### Extracted entries
━━━━━━━━━━━━━━━━━━━━━━━━━━━━━━

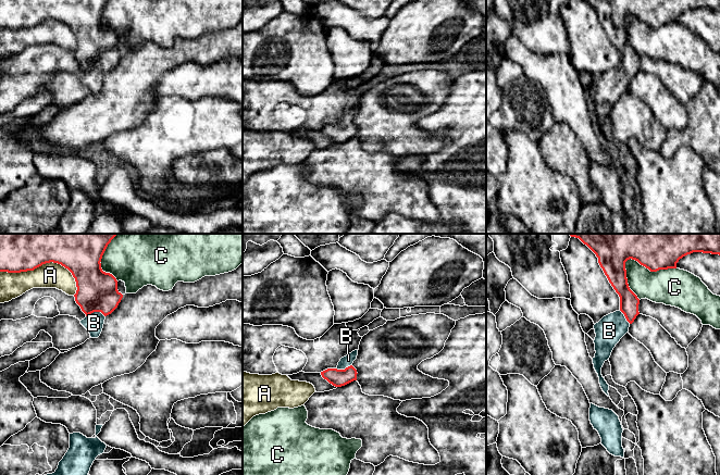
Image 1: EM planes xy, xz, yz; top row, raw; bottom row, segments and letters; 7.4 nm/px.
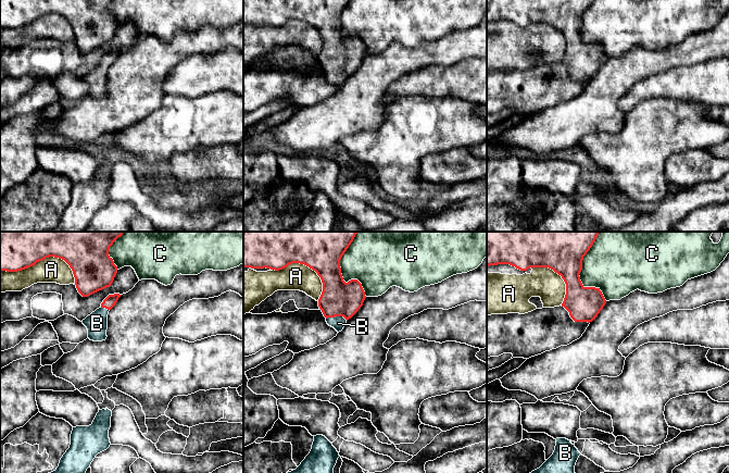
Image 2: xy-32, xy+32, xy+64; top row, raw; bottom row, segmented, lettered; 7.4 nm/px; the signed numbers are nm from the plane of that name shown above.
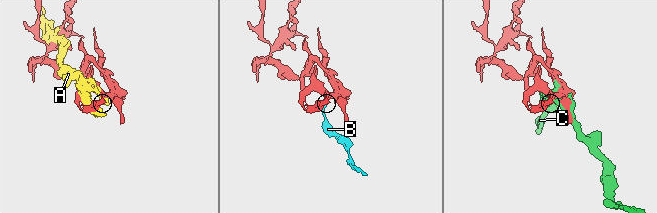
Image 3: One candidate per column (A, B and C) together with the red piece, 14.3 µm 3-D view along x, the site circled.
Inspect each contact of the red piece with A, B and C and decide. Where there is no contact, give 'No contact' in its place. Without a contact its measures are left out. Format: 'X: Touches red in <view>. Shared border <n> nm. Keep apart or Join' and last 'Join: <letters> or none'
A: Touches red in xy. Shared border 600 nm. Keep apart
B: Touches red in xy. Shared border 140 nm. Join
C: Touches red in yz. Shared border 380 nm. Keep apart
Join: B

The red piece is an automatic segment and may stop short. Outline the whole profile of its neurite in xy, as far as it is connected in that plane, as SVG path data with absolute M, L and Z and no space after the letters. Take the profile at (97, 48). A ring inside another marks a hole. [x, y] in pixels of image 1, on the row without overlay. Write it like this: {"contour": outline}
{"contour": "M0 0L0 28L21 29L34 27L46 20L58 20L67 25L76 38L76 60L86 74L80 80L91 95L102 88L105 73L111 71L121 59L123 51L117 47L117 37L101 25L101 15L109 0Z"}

━━━━━━━━━━━━━━━━━━━━━━━━━━━━━━

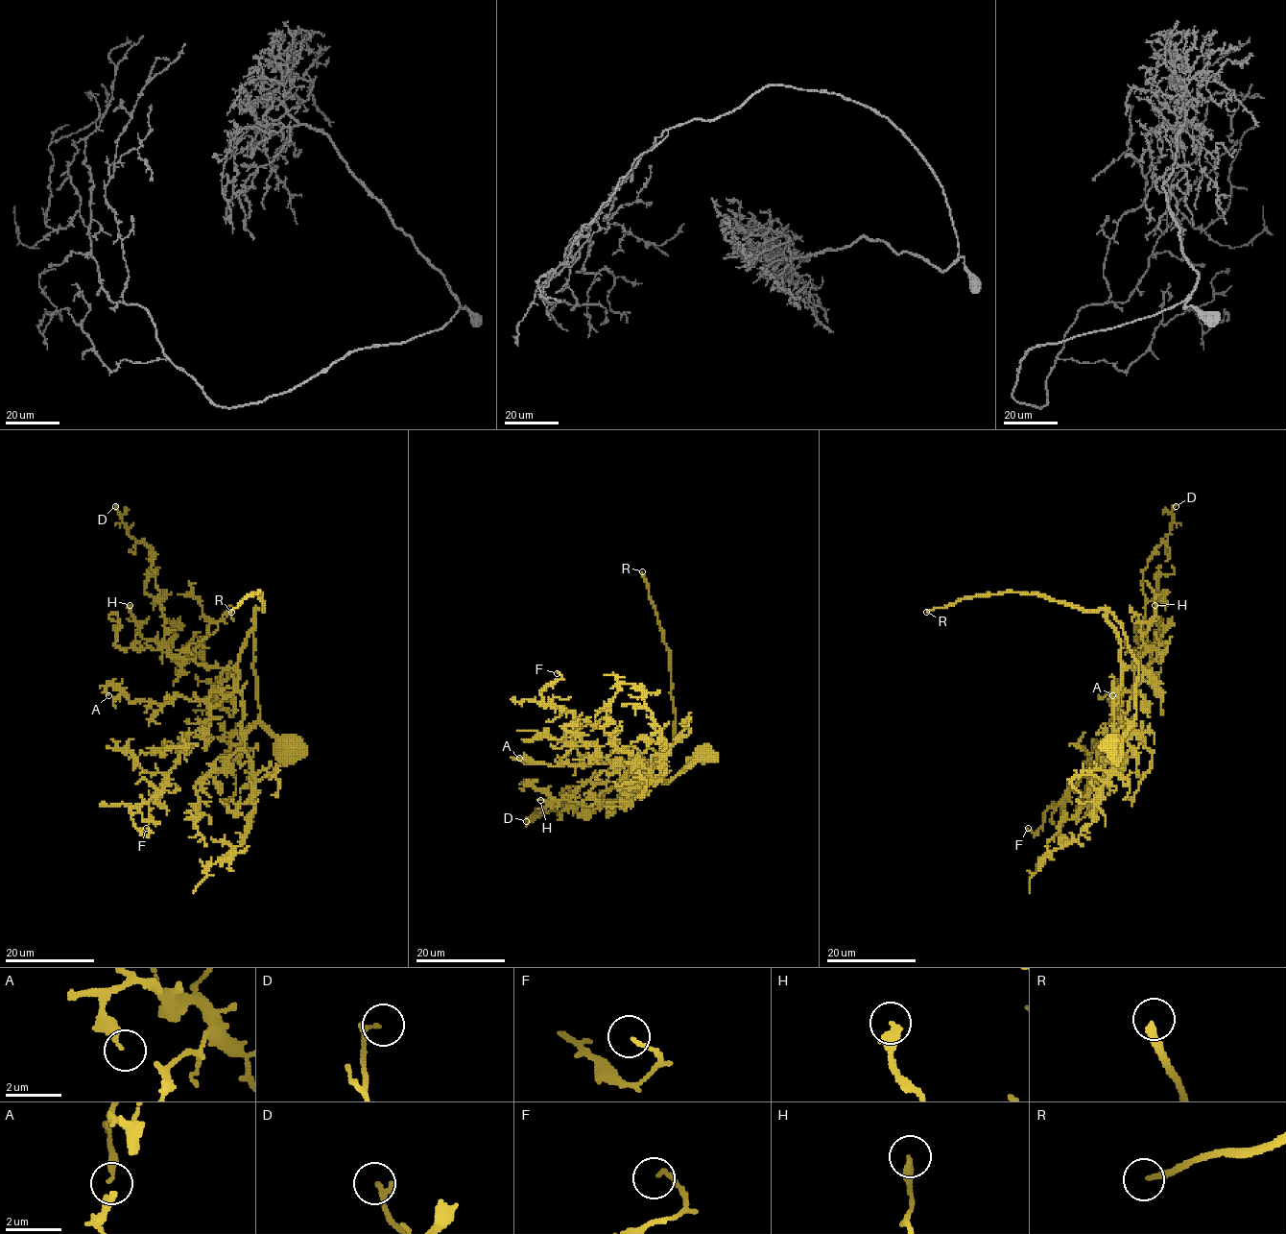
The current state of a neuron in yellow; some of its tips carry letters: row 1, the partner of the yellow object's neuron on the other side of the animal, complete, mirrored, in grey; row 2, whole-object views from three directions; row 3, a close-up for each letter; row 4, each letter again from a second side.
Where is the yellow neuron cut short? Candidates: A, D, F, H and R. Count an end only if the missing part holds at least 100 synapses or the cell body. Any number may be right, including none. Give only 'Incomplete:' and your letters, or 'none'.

━━━━━━━━━━━━━━━━━━━━━━━━━━━━━━

### Description of the task
List every line above that holds the word "yellow".

### Output of the exercise
The current state of a neuron in yellow; some of its tips carry letters: row 1, the partner of the yellow object's neuron on the other side of the animal, complete, mirrored, in grey; row 2, whole-object views from three directions; row 3, a close-up for each letter; row 4, each letter again from a second side.
Where is the yellow neuron cut short? Candidates: A, D, F, H and R. Count an end only if the missing part holds at least 100 synapses or the cell body. Any number may be right, including none. Give only 'Incomplete:' and your letters, or 'none'.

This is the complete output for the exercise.